02nd ground of appeal


[14] The appellant’s criticism arises from part of what is stated at paragraph 34 of the summing-up to the effect ‘....When her mother went to call the police, her grandma and uncle Waqa told grandfather to tell her that when the police come she should not tell them what happened.’


  1. AD is the next witness for Prosecution. She is the Complainant in this case. She was 10 years old at the time of giving evidence. In 2014, she was in Class 2. On the 2nd day of June, 2014, snt to s to school with her brothers and sister and returned home after 3.00 p.m. When she arrived home her grandfather, father, grandmother, mother, and uncle Waqa were home. At around 5.00 p.m., her mother told them to go for a bath at neighbour’s place. Then her grandmother told them to go with uncle Waqa to the river to have a bath. She went to the river with her siblings, Inise, Ilaijah, Joeli and uncle Waqa. She came back from river with uncle Waqa and her younger brother Elijah, while her sister Inise and Joeli were still bathing. As they were coming, uncle Waqa told her younger brother Elijah to take his stick house and make it run. After that Waqa made her lay down and covered her mouth and put his one finger in her vagina. It was painful. She was scared. He put his tongue in her mouth. When Inise and Joeli came, they asked her what happened. She didn’t tell them anything. She was just crying. Then she ran to her mother and told her that uncle Waqa did to her what adults do. When her mother went to call the police, her grandma and uncle Waqa told grandfather to tell her that when the police come she should not tell them what happened.

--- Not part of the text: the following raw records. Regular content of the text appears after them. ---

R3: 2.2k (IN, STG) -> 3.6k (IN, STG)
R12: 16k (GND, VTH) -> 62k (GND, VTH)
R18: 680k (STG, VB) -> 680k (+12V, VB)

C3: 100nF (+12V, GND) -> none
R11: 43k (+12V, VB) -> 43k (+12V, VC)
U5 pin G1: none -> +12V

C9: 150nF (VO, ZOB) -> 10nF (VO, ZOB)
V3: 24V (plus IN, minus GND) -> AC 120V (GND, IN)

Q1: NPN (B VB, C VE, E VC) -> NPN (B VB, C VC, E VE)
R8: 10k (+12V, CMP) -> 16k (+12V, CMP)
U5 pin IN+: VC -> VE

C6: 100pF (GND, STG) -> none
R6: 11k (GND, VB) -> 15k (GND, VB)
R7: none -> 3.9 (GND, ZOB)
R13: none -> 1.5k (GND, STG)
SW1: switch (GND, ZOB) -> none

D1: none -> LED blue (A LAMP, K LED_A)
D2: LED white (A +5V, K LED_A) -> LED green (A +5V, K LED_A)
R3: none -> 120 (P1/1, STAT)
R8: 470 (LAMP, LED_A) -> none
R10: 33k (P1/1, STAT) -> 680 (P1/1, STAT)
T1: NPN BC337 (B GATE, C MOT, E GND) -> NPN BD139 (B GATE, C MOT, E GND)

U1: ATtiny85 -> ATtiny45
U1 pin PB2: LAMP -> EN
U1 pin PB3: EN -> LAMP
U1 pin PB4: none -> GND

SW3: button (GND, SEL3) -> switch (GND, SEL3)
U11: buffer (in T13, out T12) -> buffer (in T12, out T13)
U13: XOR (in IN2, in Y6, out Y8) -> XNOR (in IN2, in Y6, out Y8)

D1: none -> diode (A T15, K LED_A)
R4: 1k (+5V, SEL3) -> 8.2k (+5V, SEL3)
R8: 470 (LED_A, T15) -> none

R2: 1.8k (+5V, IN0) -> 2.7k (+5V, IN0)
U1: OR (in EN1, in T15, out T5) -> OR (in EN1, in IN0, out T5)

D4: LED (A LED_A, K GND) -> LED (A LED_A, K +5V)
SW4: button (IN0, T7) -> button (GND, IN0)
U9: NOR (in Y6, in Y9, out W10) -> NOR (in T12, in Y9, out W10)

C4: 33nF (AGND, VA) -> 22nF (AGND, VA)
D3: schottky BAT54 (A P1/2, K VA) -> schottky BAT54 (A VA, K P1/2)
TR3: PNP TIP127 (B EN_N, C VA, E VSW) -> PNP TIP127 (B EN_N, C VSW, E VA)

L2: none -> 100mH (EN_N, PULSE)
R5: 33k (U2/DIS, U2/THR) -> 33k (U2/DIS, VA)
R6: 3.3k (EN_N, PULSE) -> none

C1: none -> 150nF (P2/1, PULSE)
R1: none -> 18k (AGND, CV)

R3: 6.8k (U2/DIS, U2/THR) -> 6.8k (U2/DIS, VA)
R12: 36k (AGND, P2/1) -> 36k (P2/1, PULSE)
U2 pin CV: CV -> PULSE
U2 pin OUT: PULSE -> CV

[15] The basis of the complaint is that the impugned evidence of the victim was hearsay as the grandfather and grandmother were not called to give evidence and the trial judge should have directed the assessors to disregard it.


[16] The evidence in question is something that the victim had heard with her own ears; not something that she was told by someone. She had not uttered the impugned item of evidence as told to her by someone. Therefore, it is not hearsay evidence. The only issue is whether what she claimed to have heard could be believed; not whether it was admissible. The trial judge had given ample directions on the credibility of the victim’s evidence as follows:


‘45. You have to be satisfied that the evidence Complainant gave is truthful and believable. If you are satisfied that she told the truth, then you can safely act upon her evidence in coming to your conclusion. No corroboration is required from an independent source.’


[17] There was no necessity at all for the trial judge to have given any warning to disregard the impugned piece of evidence.


[18] Thus, this ground of appeal not only does not have any merits but also has no real prospect of success.


[19] In fact, having examined the summing-up and the judgment, I determine that not only the grounds of appeal raised but also the appeal as a whole is frivolous and should be dismissed.


Order


  1. Appeal (bearing No. AAU 18 of 2019) dismissed in terms of section 35(2) of the Court of Appeal Act.